AIM OF THE TASK: Render everything from the line containing "ITAT Condones 185" down to the line containing "Defunct PSU" as a Markdown table, leaving out blank lines. Use a column named "No." for the row number and a column named "Text" for the line.

MATERIAL FOR THIS TASK:
---

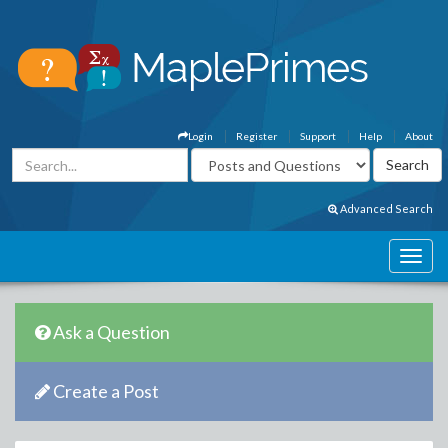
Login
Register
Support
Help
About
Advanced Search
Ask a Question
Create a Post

---

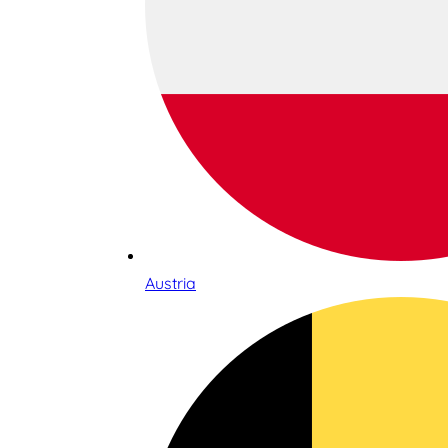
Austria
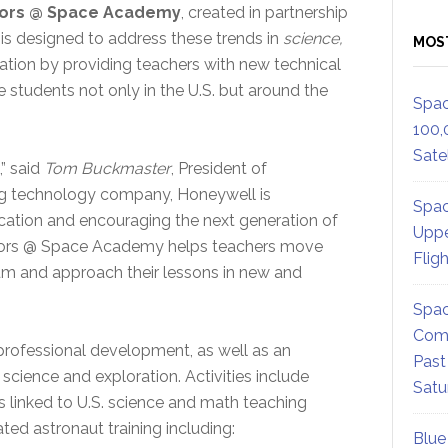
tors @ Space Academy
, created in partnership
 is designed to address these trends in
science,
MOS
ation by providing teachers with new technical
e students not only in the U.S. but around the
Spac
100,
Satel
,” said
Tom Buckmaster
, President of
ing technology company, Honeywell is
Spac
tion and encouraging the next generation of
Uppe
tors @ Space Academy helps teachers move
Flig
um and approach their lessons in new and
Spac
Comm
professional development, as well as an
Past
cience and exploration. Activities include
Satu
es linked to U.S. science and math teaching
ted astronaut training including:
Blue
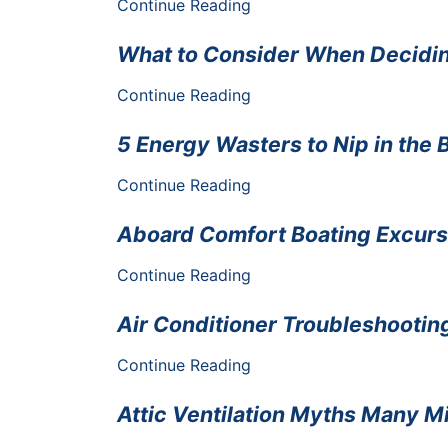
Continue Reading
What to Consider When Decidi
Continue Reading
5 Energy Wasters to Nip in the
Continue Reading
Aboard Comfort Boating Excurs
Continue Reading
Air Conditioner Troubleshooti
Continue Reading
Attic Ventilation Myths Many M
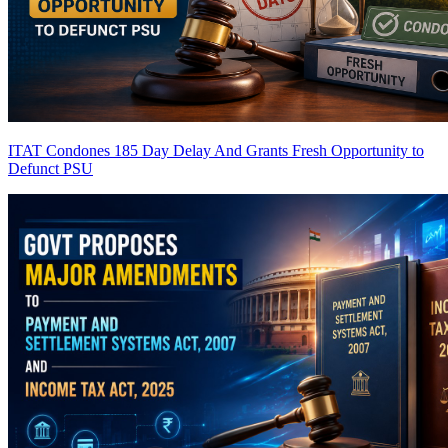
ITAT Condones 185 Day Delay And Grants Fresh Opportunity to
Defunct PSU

---

EXERCISE ANSWER:
| No. | Text |
|---|---|
| 1 | ITAT Condones 185 Day Delay And Grants Fresh Opportunity to |
| 2 | Defunct PSU |